Neural Temporal Difference and Q Learning Provably Converge to Global Optima

成果类型:
Article
署名作者:
Cai, Qi; Yang, Zhuoran; Lee, Jason D.; Wang, Zhaoran
署名单位:
Northwestern University; Yale University; Princeton University
刊物名称:
MATHEMATICS OF OPERATIONS RESEARCH
ISSN/ISSBN:
0364-765X
DOI:
10.1287/moor.2023.1370
发表日期:
2024
关键词:
algorithms
摘要:
Temporal difference learning (TD), coupled with neural networks, is among the most fundamental building blocks of deep reinforcement learning. However, because of the nonlinearity in value function approximation, such a coupling leads to nonconvexity and even divergence in optimization. As a result, the global convergence of neural TD remains unclear. In this paper, we prove for the first time that neural TD converges at a sublinear rate to the global optimum of the mean-squared projected Bellman error for policy evaluation.
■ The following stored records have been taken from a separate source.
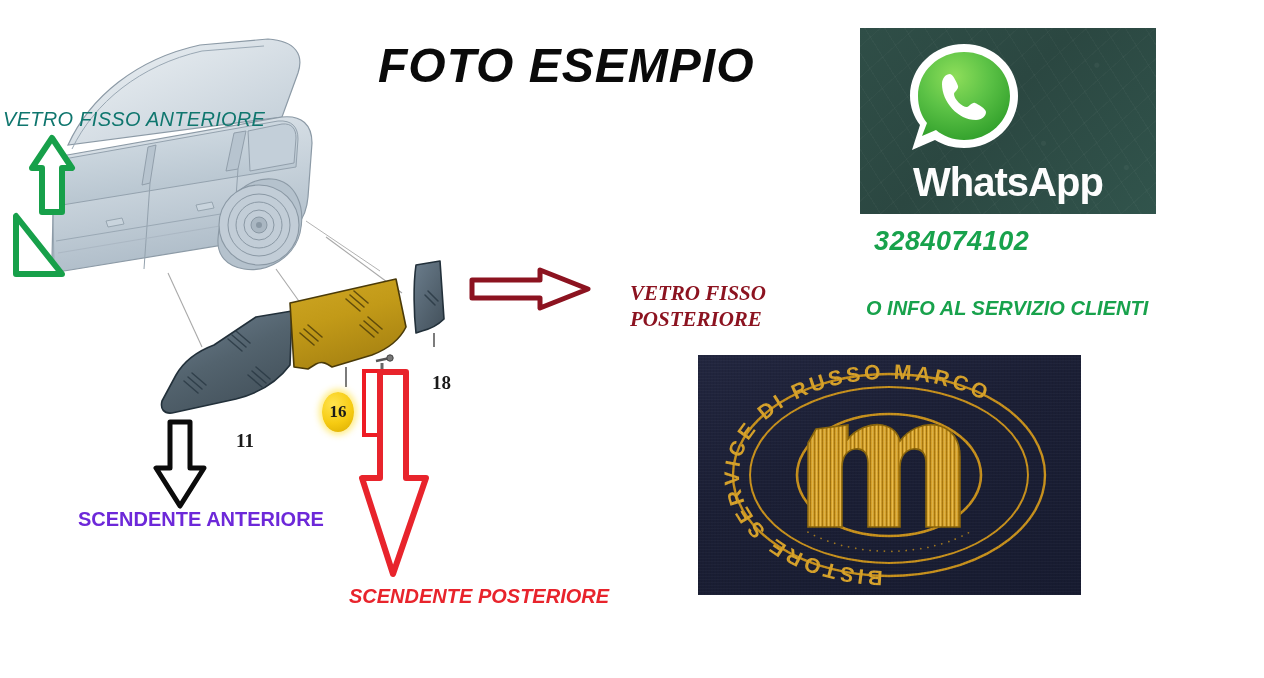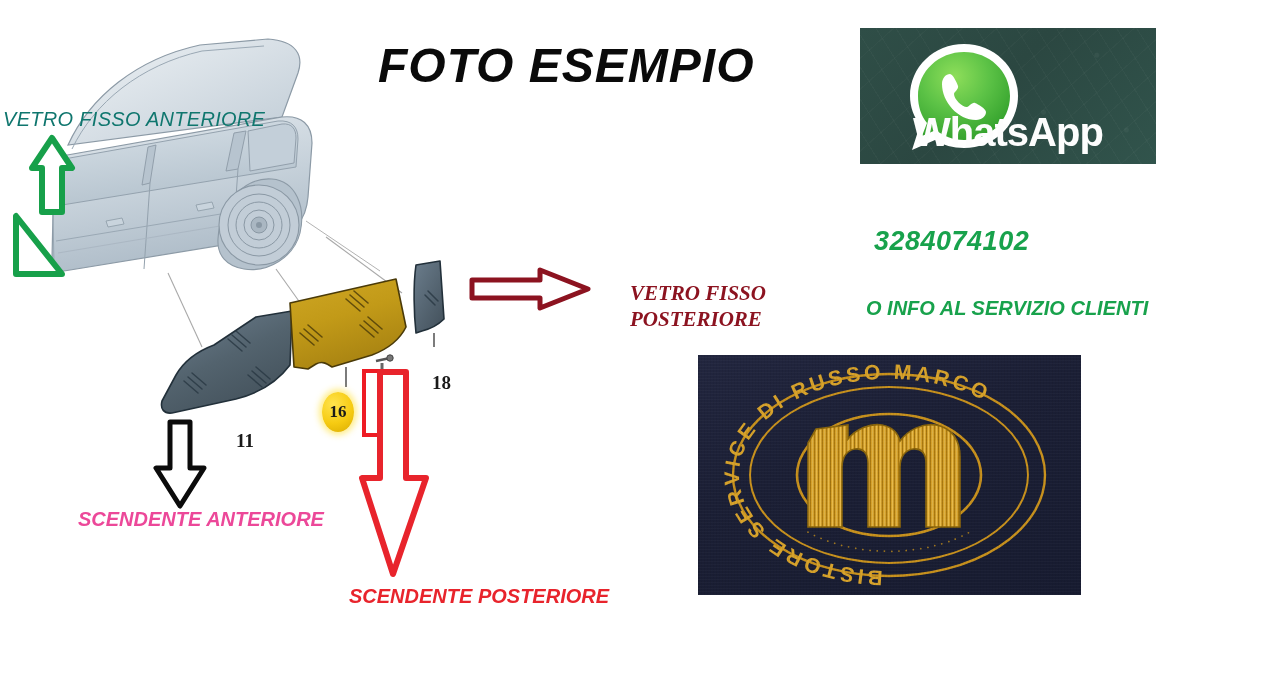--- a/index.html
+++ b/index.html
@@ -55,32 +55,32 @@
     white-space:nowrap;letter-spacing:.3px;
   }
   #txt-vetro-fisso-posteriore{
     left:612px;top:280px;
     font-family:"Liberation Serif", serif;
     font-size:21px;font-weight:bold;font-style:italic;color:#8c1320;
     line-height:26px;white-space:nowrap;margin-left:18px;
   }
   #txt-scendente-anteriore{
     left:78px;top:508px;
-    font-size:20px;font-weight:bold;font-style:italic;color:#ec4899;
+    font-size:20px;font-weight:bold;color:#6d28d9;
     white-space:nowrap;
   }
   #txt-scendente-posteriore{
     left:349px;top:585px;
     font-size:20px;font-weight:bold;font-style:italic;color:#e8242c;
     white-space:nowrap;
   }
 
   
   #whatsapp-banner{
-    left:860px;top:28px;width:296px;height:136px;
+    left:860px;top:28px;width:296px;height:186px;
     background:
       radial-gradient(circle at 80% 20%, rgba(255,255,255,.045) 0 2px, transparent 3px),
       radial-gradient(circle at 62% 62%, rgba(255,255,255,.04) 0 2px, transparent 3px),
       radial-gradient(circle at 90% 75%, rgba(255,255,255,.04) 0 2px, transparent 3px),
       linear-gradient(135deg,#2f4e47 0%,#2b4741 45%,#31544c 100%);
     overflow:hidden;
   }
   #whatsapp-banner::after{
     content:"";position:absolute;inset:0;
     background-image:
In particular, we show how such global convergence is enabled by the over parameterization of neural networks, which also plays a vital role in the empirical success of neural TD. We establish the theory for two-layer neural networks in the main paper and extend them to multilayer neural networks in the appendix. Beyond policy evaluation, we establish the global convergence of neural (soft) Q learning.